Just to rehash, available from the Federal government as part of the Australian stimulus packages are the following:
- Cash flow boost – worth up to a maximum of $100,000 in tax credits based on your PAYGW
- JobKeeper – wage subsidy up to $1,500 per eligible employee per fortnight for a six month period
- Apprentice assistance payments – up to $7,000 per quarter per eligible apprentice
- Superannuation – early access to eligible employees of up to $10,000 of superannuation in the 2020 financial year
The various state governments also have stimulus packages on offer and these differ from state to state but they all are there to assist in boosting the funds available to businesses to help them survive these uncertain economic times.
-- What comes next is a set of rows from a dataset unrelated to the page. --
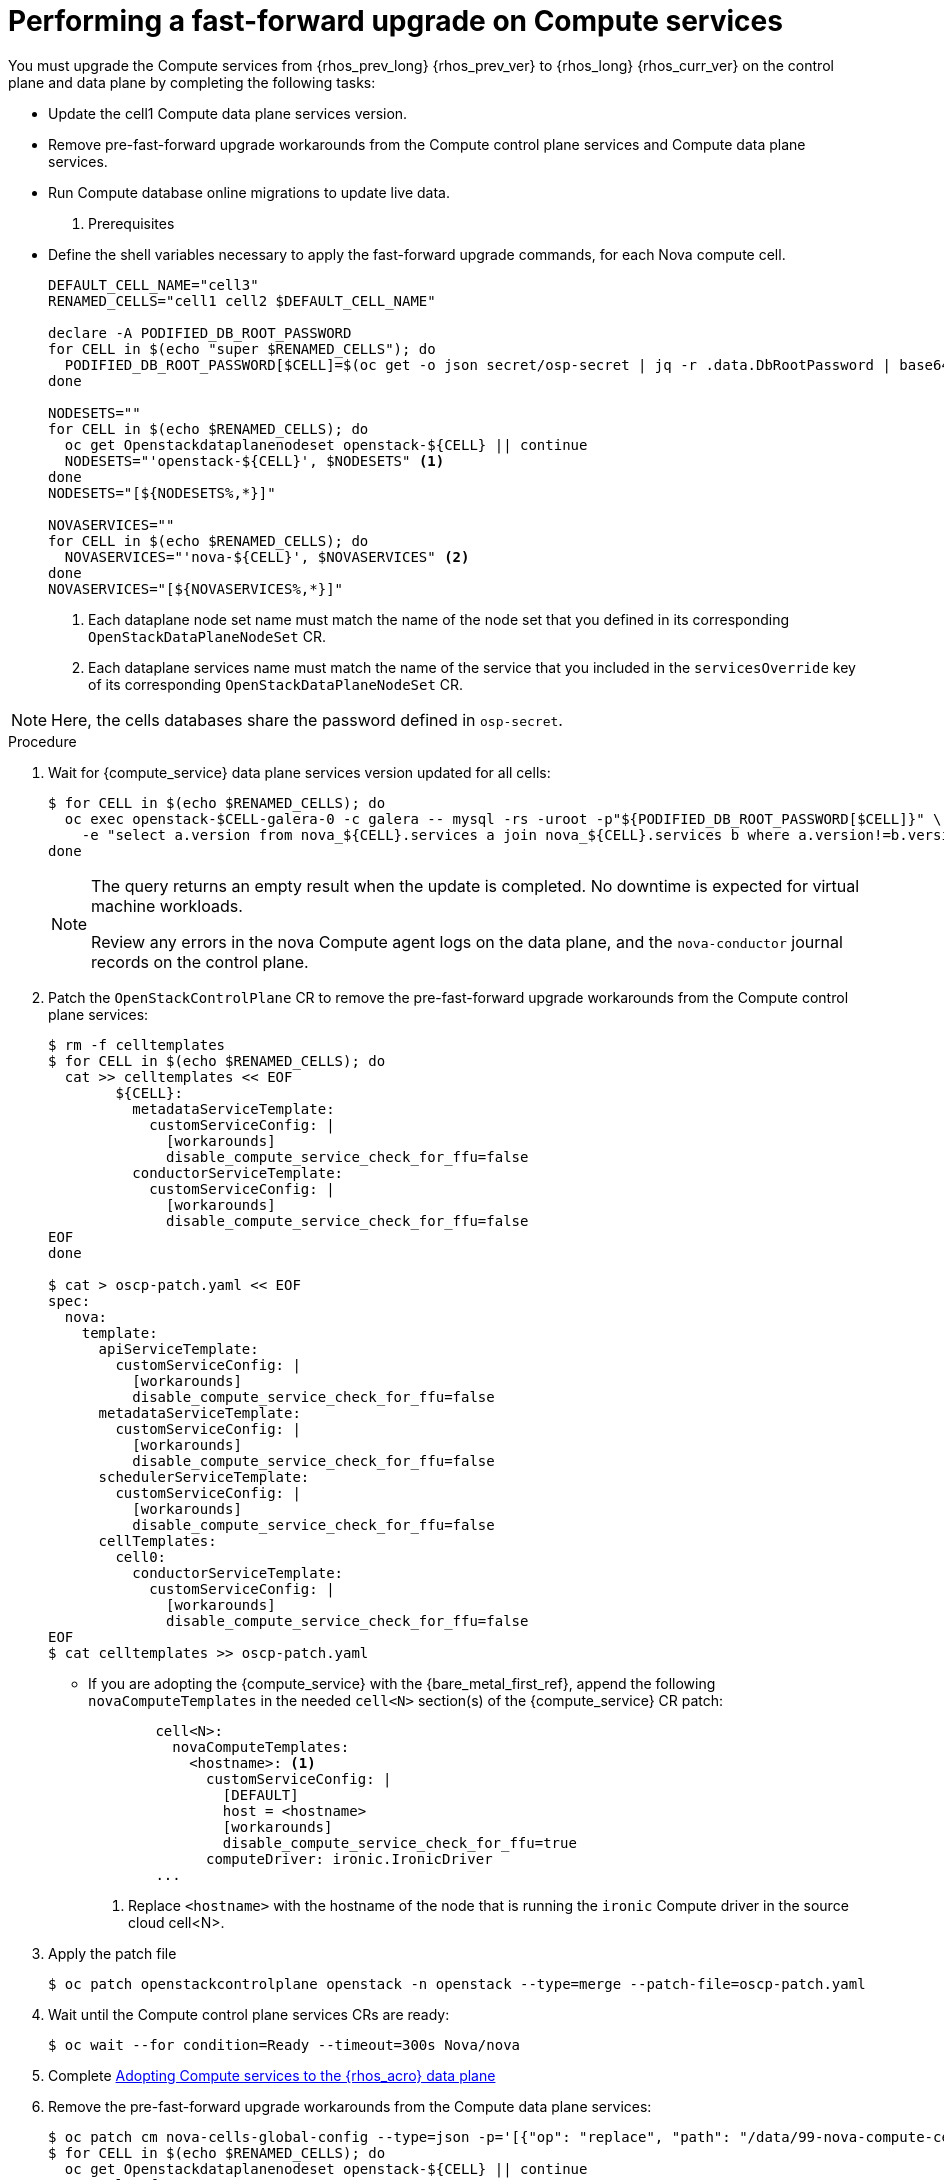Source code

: [id="performing-a-fast-forward-upgrade-on-compute-services_{context}"]

= Performing a fast-forward upgrade on Compute services

You must upgrade the Compute services from {rhos_prev_long} {rhos_prev_ver} to {rhos_long} {rhos_curr_ver} on the control plane and data plane by completing the following tasks:

* Update the cell1 Compute data plane services version.
* Remove pre-fast-forward upgrade workarounds from the Compute control plane services and Compute data plane services.
* Run Compute database online migrations to update live data.

. Prerequisites

* Define the shell variables necessary to apply the fast-forward upgrade commands, for each Nova compute cell.
+
----
DEFAULT_CELL_NAME="cell3"
RENAMED_CELLS="cell1 cell2 $DEFAULT_CELL_NAME"

declare -A PODIFIED_DB_ROOT_PASSWORD
for CELL in $(echo "super $RENAMED_CELLS"); do
  PODIFIED_DB_ROOT_PASSWORD[$CELL]=$(oc get -o json secret/osp-secret | jq -r .data.DbRootPassword | base64 -d)
done

NODESETS=""
for CELL in $(echo $RENAMED_CELLS); do
  oc get Openstackdataplanenodeset openstack-${CELL} || continue
  NODESETS="'openstack-${CELL}', $NODESETS" <1>
done
NODESETS="[${NODESETS%,*}]"

NOVASERVICES=""
for CELL in $(echo $RENAMED_CELLS); do
  NOVASERVICES="'nova-${CELL}', $NOVASERVICES" <2>
done
NOVASERVICES="[${NOVASERVICES%,*}]"
----
+
<1> Each dataplane node set name must match the name of the node set that you defined in its corresponding `OpenStackDataPlaneNodeSet` CR.
<2> Each dataplane services name must match the name of the service that you included in the `servicesOverride` key of its corresponding `OpenStackDataPlaneNodeSet` CR.

[NOTE]
Here, the cells databases share the password defined in `osp-secret`.

.Procedure

. Wait for {compute_service} data plane services version updated for all cells:
+
----
$ for CELL in $(echo $RENAMED_CELLS); do
  oc exec openstack-$CELL-galera-0 -c galera -- mysql -rs -uroot -p"${PODIFIED_DB_ROOT_PASSWORD[$CELL]}" \
    -e "select a.version from nova_${CELL}.services a join nova_${CELL}.services b where a.version!=b.version and a.binary='nova-compute';"
done
----
+
[NOTE]
====
The query returns an empty result when the update is completed. No downtime is expected for virtual machine workloads.

Review any errors in the nova Compute agent logs on the data plane, and the `nova-conductor` journal records on the control plane.
====

. Patch the `OpenStackControlPlane` CR to remove the pre-fast-forward upgrade workarounds from the Compute control plane services:
+
[source,yaml]
----
$ rm -f celltemplates
$ for CELL in $(echo $RENAMED_CELLS); do
  cat >> celltemplates << EOF
        ${CELL}:
          metadataServiceTemplate:
            customServiceConfig: |
              [workarounds]
              disable_compute_service_check_for_ffu=false
          conductorServiceTemplate:
            customServiceConfig: |
              [workarounds]
              disable_compute_service_check_for_ffu=false
EOF
done

$ cat > oscp-patch.yaml << EOF
spec:
  nova:
    template:
      apiServiceTemplate:
        customServiceConfig: |
          [workarounds]
          disable_compute_service_check_for_ffu=false
      metadataServiceTemplate:
        customServiceConfig: |
          [workarounds]
          disable_compute_service_check_for_ffu=false
      schedulerServiceTemplate:
        customServiceConfig: |
          [workarounds]
          disable_compute_service_check_for_ffu=false
      cellTemplates:
        cell0:
          conductorServiceTemplate:
            customServiceConfig: |
              [workarounds]
              disable_compute_service_check_for_ffu=false
EOF
$ cat celltemplates >> oscp-patch.yaml
----
+

* If you are adopting the {compute_service} with the {bare_metal_first_ref}, append the following `novaComputeTemplates` in the needed `cell<N>` section(s) of the {compute_service} CR patch:
+
[source,yaml]
----
        cell<N>:
          novaComputeTemplates:
            <hostname>: <1>
              customServiceConfig: |
                [DEFAULT]
                host = <hostname>
                [workarounds]
                disable_compute_service_check_for_ffu=true
              computeDriver: ironic.IronicDriver
        ...
----
+
<1> Replace `<hostname>` with the hostname of the node that is running the `ironic` Compute driver in the source cloud cell<N>.

. Apply the patch file
+
----
$ oc patch openstackcontrolplane openstack -n openstack --type=merge --patch-file=oscp-patch.yaml
----

. Wait until the Compute control plane services CRs are ready:
+
----
$ oc wait --for condition=Ready --timeout=300s Nova/nova
----

. Complete xref:adopting-compute-services-to-the-data-plane_data-plane[Adopting Compute services to the {rhos_acro} data plane]

. Remove the pre-fast-forward upgrade workarounds from the Compute data plane services:
+
[source,yaml]
----
$ oc patch cm nova-cells-global-config --type=json -p='[{"op": "replace", "path": "/data/99-nova-compute-cells-workarounds.conf", "value": "[workarounds]\n"}]'
$ for CELL in $(echo $RENAMED_CELLS); do
  oc get Openstackdataplanenodeset openstack-${CELL} || continue
  oc apply -f - <<EOF
---
apiVersion: dataplane.openstack.org/v1beta1
kind: OpenStackDataPlaneDeployment
metadata:
  name: openstack-nova-compute-ffu-$CELL
  namespace: openstack
spec:
  nodeSets:
    - openstack-${CELL}
  servicesOverride:
    - nova-${CELL}
backoffLimit: 3
EOF
done
----
+

. Wait for the Compute data plane services to be ready for all cells:
+
----
$ oc wait --for condition=Ready openstackdataplanedeployments --all --timeout=5m
----

. Run Compute database online migrations to complete the upgrade:
+
----
$ oc exec -it nova-cell0-conductor-0 -- nova-manage db online_data_migrations
$ for CELL in $(echo $RENAMED_CELLS); do
  oc exec -it nova-${CELL}-conductor-0 -- nova-manage db online_data_migrations
done
----

. Discover Compute hosts in the cells:
+
----
$ oc rsh nova-cell0-conductor-0 nova-manage cell_v2 discover_hosts --verbose
----

. Verify if the existing test VM instance is running:
+
---
${BASH_ALIASES[openstack]} server --os-compute-api-version 2.48 show --diagnostics test 2>&1 || echo FAIL
---

. Verify if the Compute services can stop the existing test VM instance:
+
----
${BASH_ALIASES[openstack]} server list -c Name -c Status -f value | grep -qF "test ACTIVE" && ${BASH_ALIASES[openstack]} server stop test || echo PASS
${BASH_ALIASES[openstack]} server list -c Name -c Status -f value | grep -qF "test SHUTOFF" || echo FAIL
${BASH_ALIASES[openstack]} server --os-compute-api-version 2.48 show --diagnostics test 2>&1 || echo PASS
----

. Verify if the Compute services can start the existing test VM instance:
+
----
${BASH_ALIASES[openstack]} server list -c Name -c Status -f value | grep -qF "test SHUTOFF" && ${BASH_ALIASES[openstack]} server start test || echo PASS
${BASH_ALIASES[openstack]} server list -c Name -c Status -f value | grep -qF "test ACTIVE" && \
  ${BASH_ALIASES[openstack]} server --os-compute-api-version 2.48 show --diagnostics test --fit-width -f json | jq -r '.state' | grep running || echo FAIL
----

[NOTE]
After the data plane adoption, the Compute hosts continue to run Red Hat Enterprise Linux (RHEL) {rhel_prev_ver}. To take advantage of RHEL {rhel_curr_ver}, perform a minor update procedure after finishing the adoption procedure.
With the additional cash that may now be available businesses should consider the following measures pre 30 June:
1. $150,000 instant asset write off
Does your business need equipment upgrades, computers, replacement motor vehicles or any depreciable business asset? If so now is the time to acquire. With the $150k write off this negates the need to depreciate these items over a certain period and allows for the cost of the asset to be immediately deducted. This can bring significant tax savings to the business.
With respect to motor vehicles, keep in mind the depreciation limits that may apply as well as private use adjustments that may be required.
Although this measure has now been extended to 31 December 2020 if your business needs the deduction in the 30 June 2020 financial year it must be installed and ready for use by 30 June. Some care must be given to the assets that you intend on acquiring as not all assets are eligible for the write off.
2. Employee wages
The COVID-19 pandemic saw many businesses reduce staff salaries and wages. Some have been reinstated to their pre-COVID positions while others have not. Not only increasing your employees’ wages back to where they were but some businesses may consider paying them a ‘bonus’ or ‘top up’ to compensate for their loss. Not only does this provide a tax deduction but it may also go a long way to improving team morale. If you’re considering this course of action then please ensure the amounts are paid by 30 June to ensure the deduction is available.
3.Review your Trade Debtors
It is now more important than ever to review the recoverability of your business’ debtors. Some businesses, who may be your customers, simply may not survive and there is no point in paying tax on income you may never receive. Do what you can to try and collect these and make sure that those that are deemed to be bad are well documented and meet the deductibility requirements. Also where relevant remember to amend your BAS’ for GST already paid to the ATO on these bad debt amounts.
As most business operators will know superannuation is only deductible in the financial year actually paid so you should pay any outstanding employee superannuation by 30 June.
As mentioned previously, the Government has allowed early access to superannuation for eligible employees of up to $10,000. The ATO is aware of schemes where employees are withdrawing this amount and then recontributing it to their fund with the aim being to claim a tax deduction. The ATO will be reviewing these instances and in the event they believe a scheme was entered into the deduction will be disallowed.
Remember, in most instances there is the ability for individuals and businesses to claim a maximum of $25,000 in concessional superannuation contributions per person. These also must be paid to and received by the fund by 30 June. It is always advisable to leave a safety buffer to ensure the payment is received in time.
5. Tax payment deferrals
In these times cash is king. To assist businesses in maintaining and increasing their bank balances the ATO have allowed for both the deferral of tax payments and the refunding of PAYGI credits paid to date.
Payment deferrals have been extended up to 14 September 2020 with no interest and/or penalties to be applied subject to application.
If applying for PAYGI refunds please consider the impact this will have not only on your cash flow down the track when the tax is due but also the impact this may have on your available franking credits and other tax obligations.